Lumbar spondylosis is clinically manifested as lumbago and limited lumbar activity, which is caused by acute and chronic injury of the spine and soft tissue around the spine, lumbar disc degeneration, and lumbar vertebrae hyperplasia. Due to that the location and size of nucleus pulposus protrusion, spinal canal diameter, pathological characteristics, body state and individual sensitivity are different, the clinical manifestations differ. In general, patients present with walking instability, weakened tendon reflex, terminal muscular atrophy, and other problems, similar to the clinical manifestations of spinal cerebellar ataxia [13].

In this study, the patient’s walking instability was the most painful manifestation, accompanied by lumbago. Lumbar spine magnetic resonance imaging (MRI) and computed tomography (CT) examination in the Spine Surgery Department revealed lumbar disc herniation and spondylolisthesis, which was diagnosed as lumbar spondylolisthesis. After treatment for the lumbar vertebrae, the patient’s symptoms did not improve, and he was transferred to the Department of Neurology. Through detailed neurological examination and questioning of the family history, the final diagnosis of spinal cerebellar ataxia was proposed; but the patient refused to undergo gene examination, so we could not know the accurate genotype. After literature review, it was compared with the clinical manifestations of SCA type 1 to SCA type 47 in detail, which revealed that this patient were highly similar to those of SCA3 and SCA40; but there were also a variety of manifestations inconsistent with them, and the lumbar spondylolisthesis and valve prolapse of this patient were not the manifestations of the previous types.

A 61-year-old male patient was admitted to the Spine Surgery Department due to unsteady walking for 3 years without previous special medical history.
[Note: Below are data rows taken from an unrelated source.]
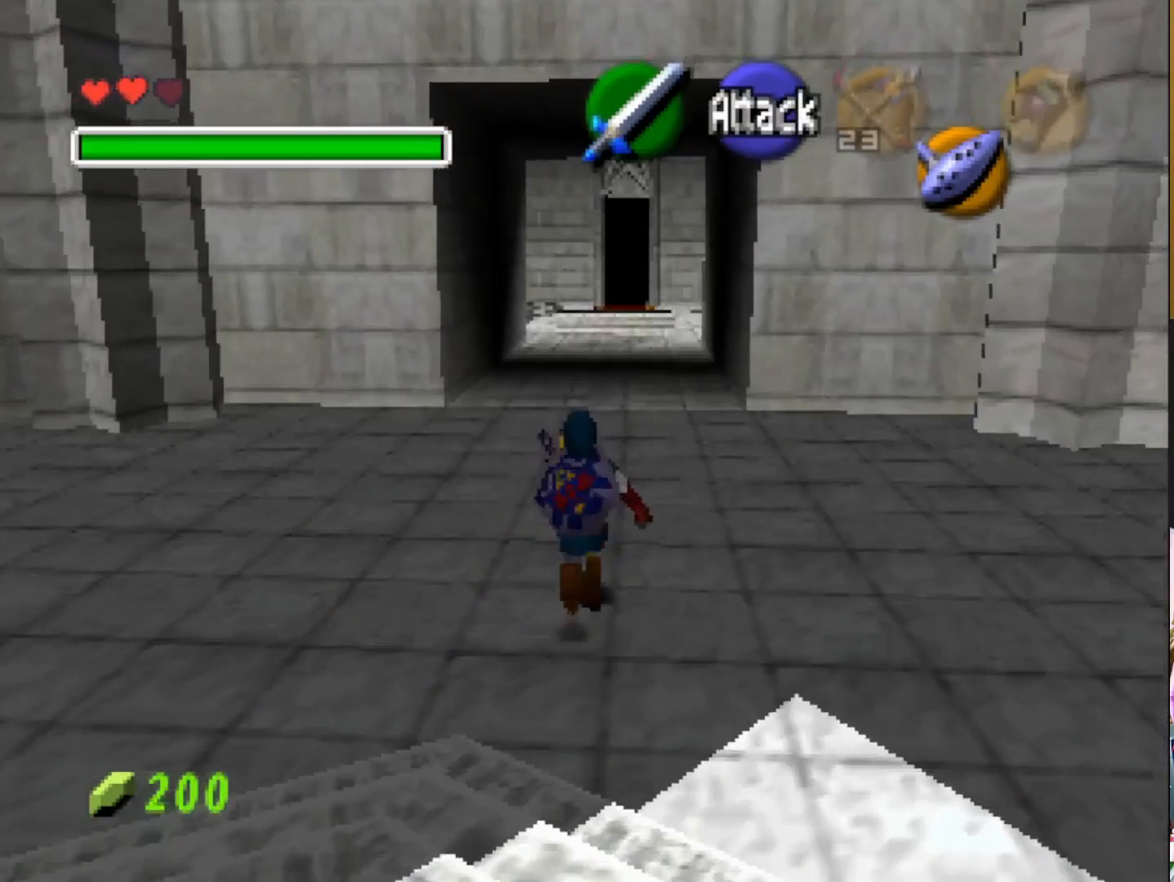
{"buttons": [], "left_stick": "up", "right_stick": "center", "events": []}
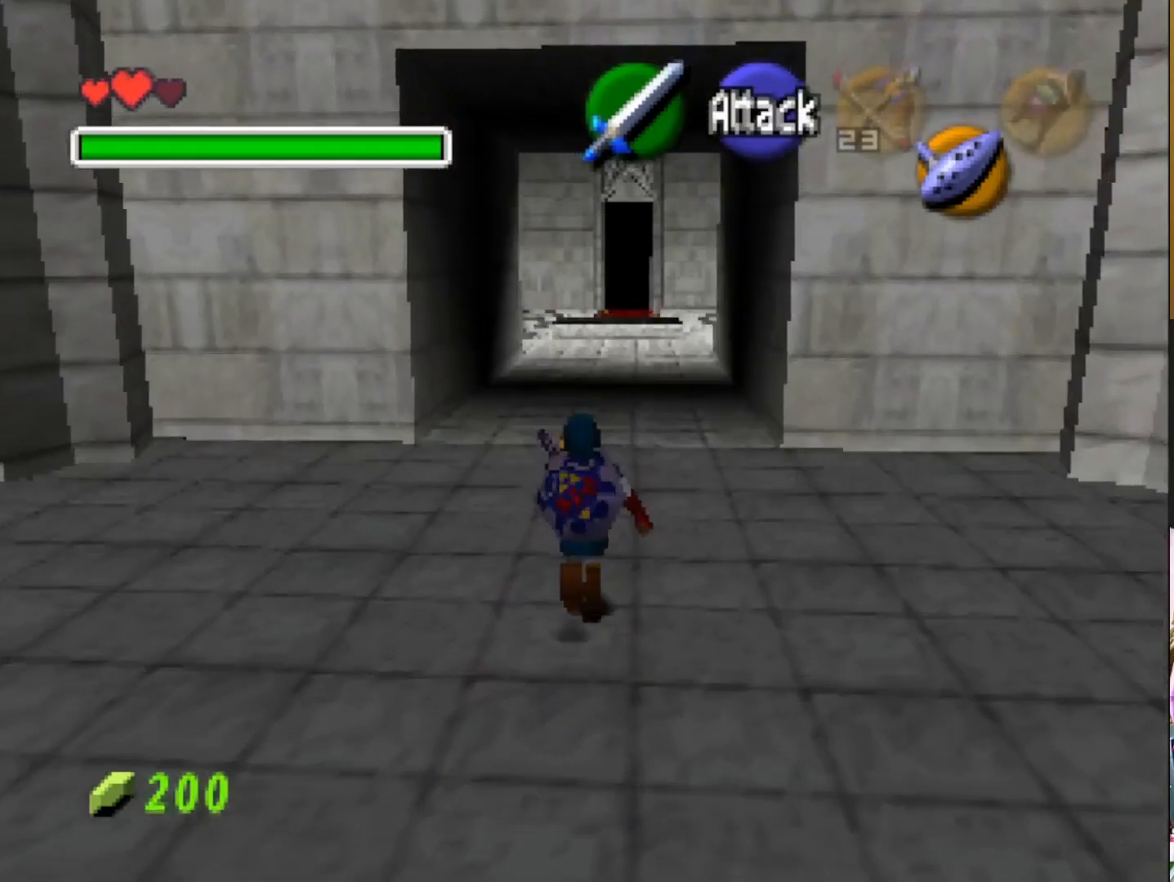
{"buttons": [], "left_stick": "up", "right_stick": "center", "events": []}
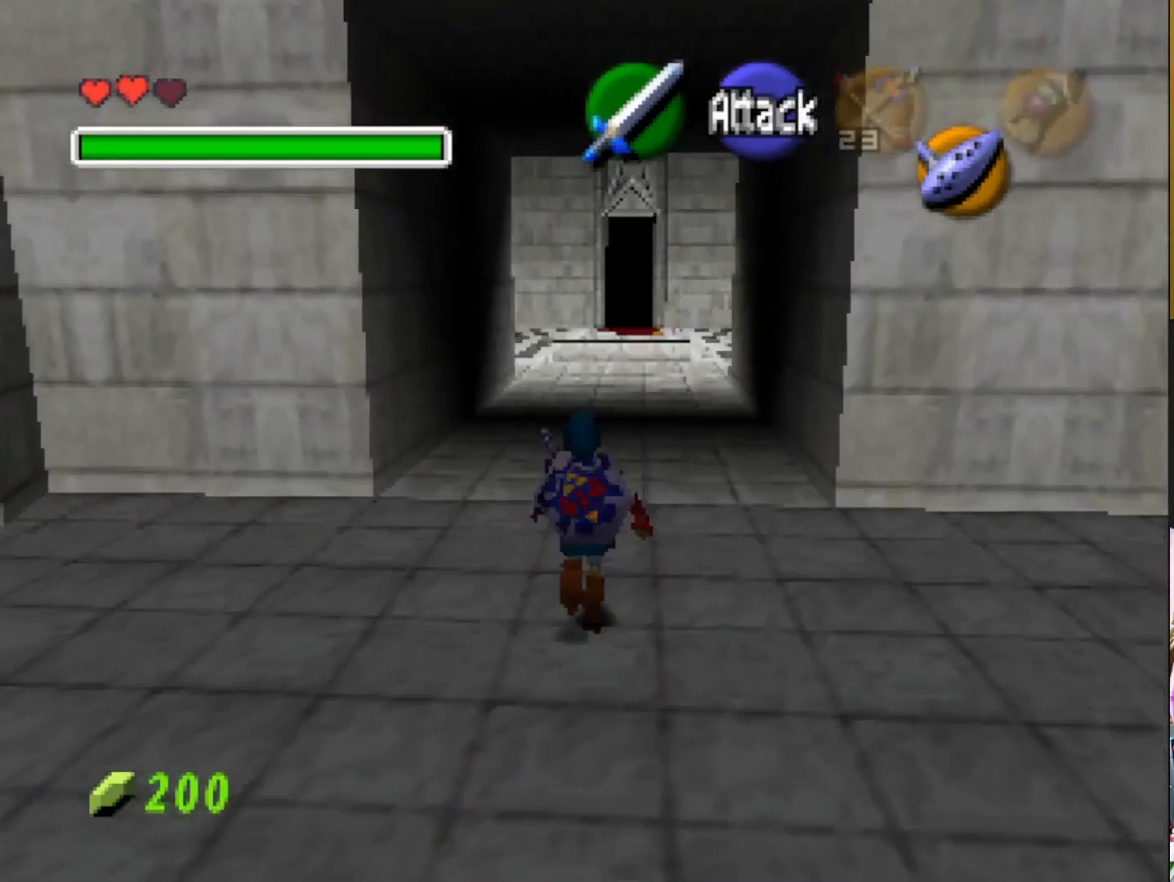
{"buttons": [], "left_stick": "center", "right_stick": "center", "events": [[433, "left_stick", "center"]]}
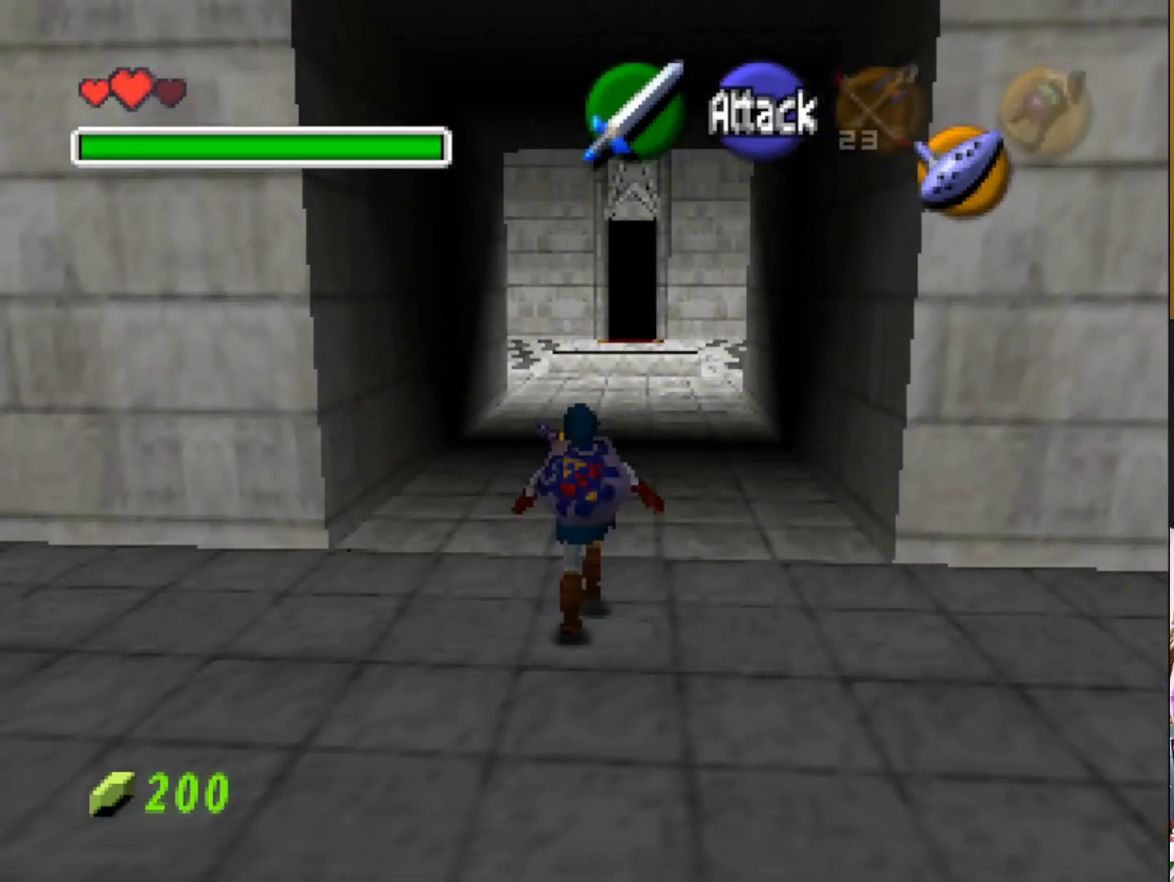
{"buttons": [], "left_stick": "center", "right_stick": "center", "events": []}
Lumbar MRI examination showed that L4-S1 vertebral body relative edge saw strip T2WI high signal, lumbar intervertebral disc T2WI signal decreased, L3-4 intervertebral disc protruded to the left rear, L4-5 intervertebral disc protruded to the right rear, L5-S1 intervertebral disc protruded to the posterior aspect, dural sac was compressed and deformed, bilateral crypt was slightly narrow, and nerve root was slightly compressed; Lumbar CT revealed that L3 vertebral body slightly shifted to the right, which was diagnosed as lumbar spondylolisthesis. After lumbar external fixation, physiotherapy, massage, acupuncture and moxibustion, improving microcirculation therapy and other treatments, the patient did not get better, and he was transferred to the Department of Neurology after consultation. His medical history showed that in the past 3 years, the patient had unstable gait, fell easily, the tone of speech changed, occasionally drinking water could easily lead to coughing, limbs muscles gradually atrophied; and there were many people in the family that had similar presenting symptoms in the same age group.
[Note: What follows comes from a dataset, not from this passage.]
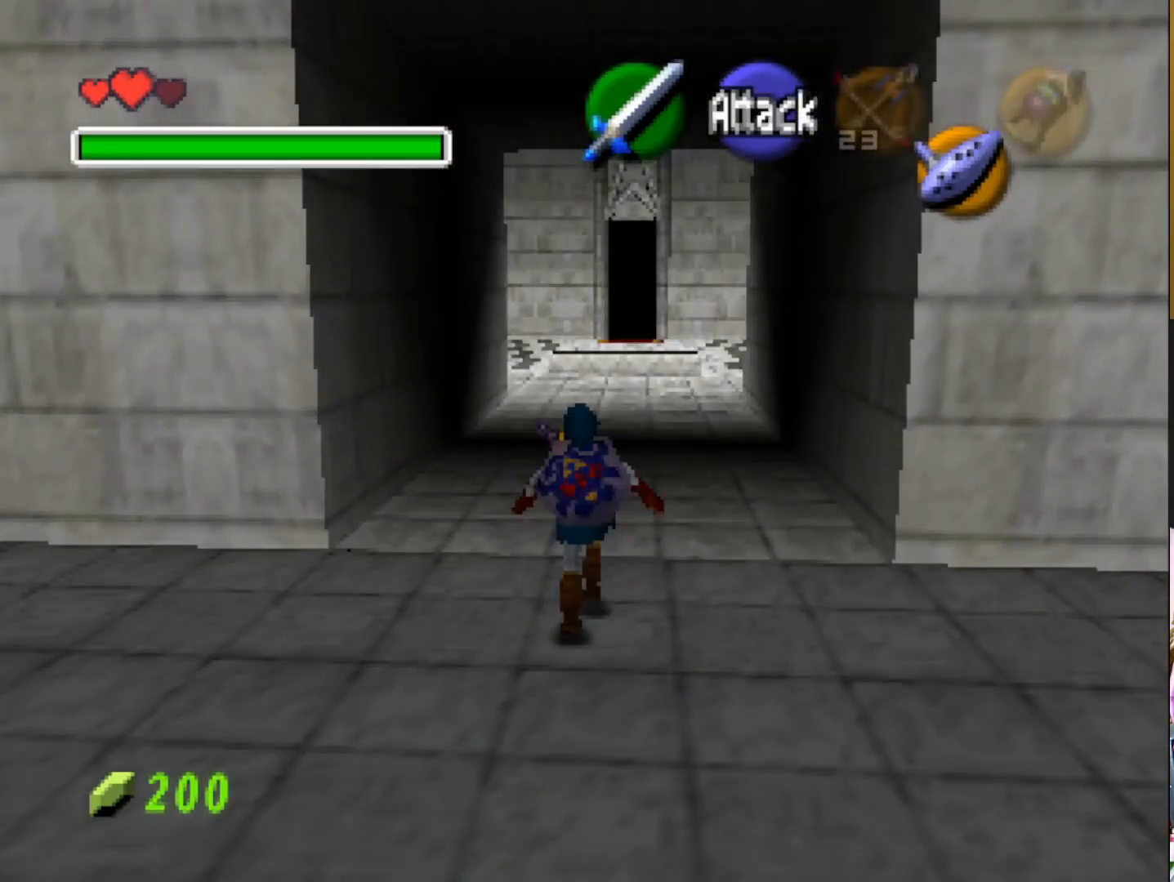
{"buttons": [], "left_stick": "center", "right_stick": "center", "events": []}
There were many members of the proband family, which could be traced back to the previous two generations and the next generation. Through the description by the proband and telephone inquiry to the family members, the relationship between the family members and the proband, clinical manifestations, age of onset, progress and final results were recorded in detail, and the genetic genealogy map was drawn.

The patient was conscious, proptosis, both pupils equally large and round, with a diameter of 3 mm, sensitive to light reflection, freely moving in all directions of the eyeballs on both sides, without nystagmus; facial muscle atrophy, bilateral nasolabial groove symmetry, speech tone abnormalities, drinking water could easily lead to coughing, hearing loss; the muscles of the limbs were atrophic, the muscle strength and muscle tension were normal, decreased knee and Achilles tendon reflexes, deep and superficial sensation without abnormalities, finger-nose test was not accurate, poor ability to discriminate distance, rotation test positive, Romberg sign (+), wide-based gait, heel-knee-shin test positive, arched foot; neck soft and no resistance, bilateral Kernig’s sign and Brudzinski’s sign all negative.
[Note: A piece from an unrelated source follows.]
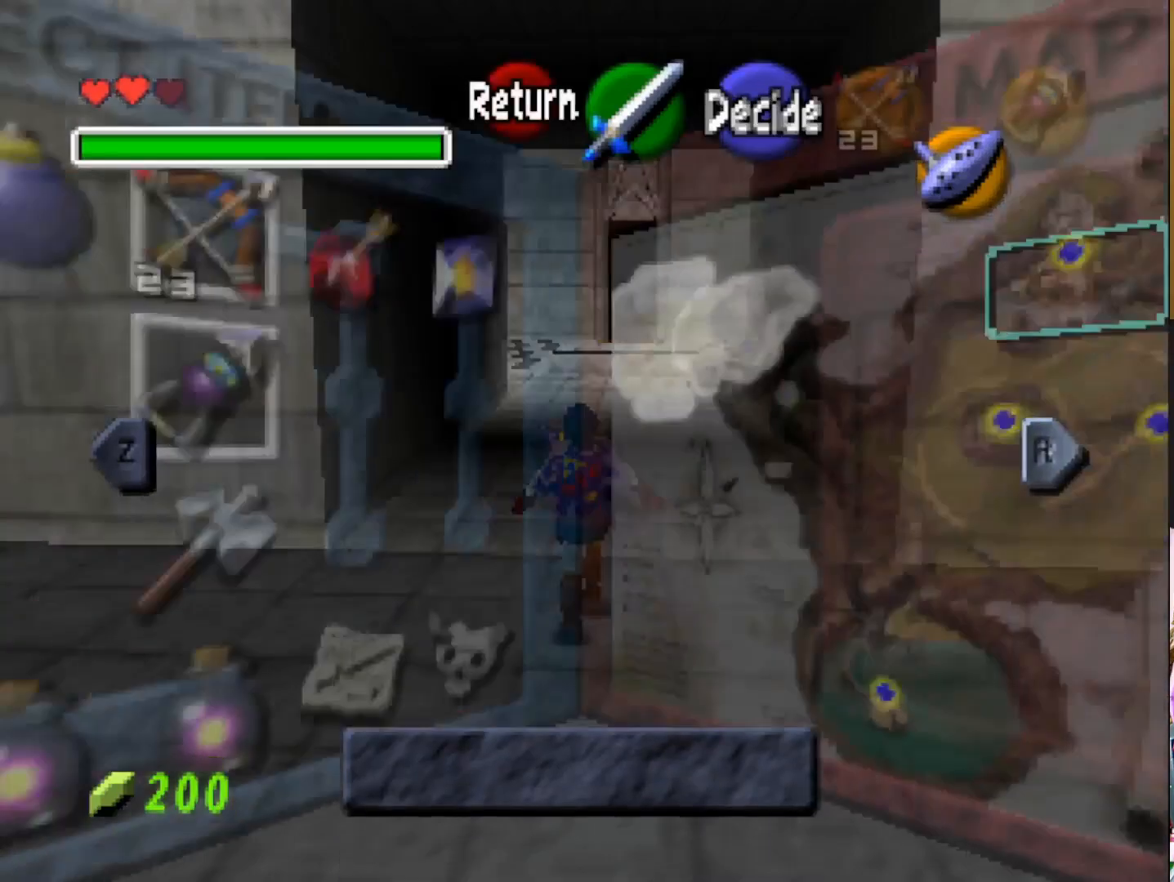
{"buttons": ["L2"], "left_stick": "center", "right_stick": "center", "events": [[433, "L2", "down"]]}
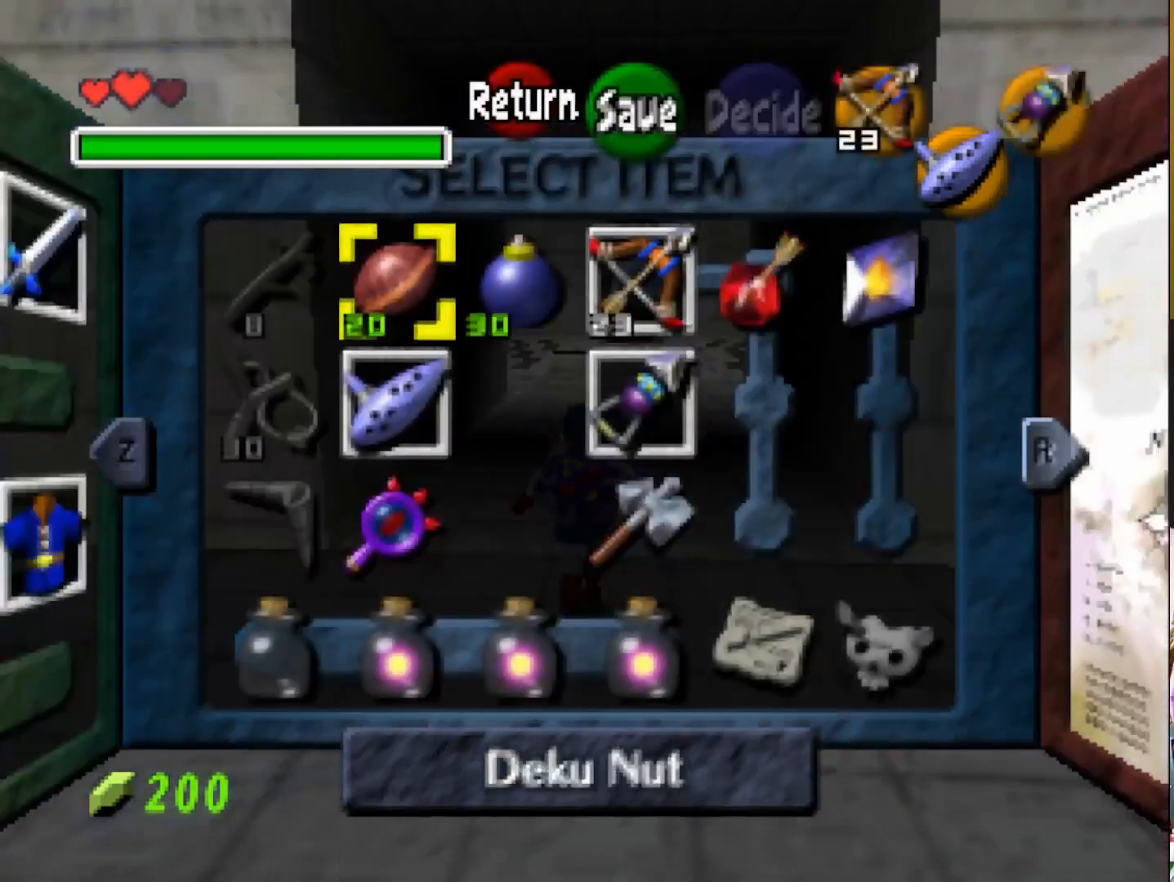
{"buttons": [], "left_stick": "center", "right_stick": "center", "events": [[150, "L2", "up"]]}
According to the patient’s symptoms, signs and family history, the diagnosis of hereditary spinocerebellar ataxia was considered. Relevant examinations were performed: craniocerebral MRI, cervical MRI, brainstem auditory evoked potential (BAEP), fundus examination, limb electromyography (EMG), electrocardiogram (ECG), cardiac color Doppler ultrasound, blood routine, thyroid function, etc. He was suggested to perform the family gene and neurological pathology examination, but the patient refused. When the patient learned that there was no effective treatment for the disease, he required to be discharged.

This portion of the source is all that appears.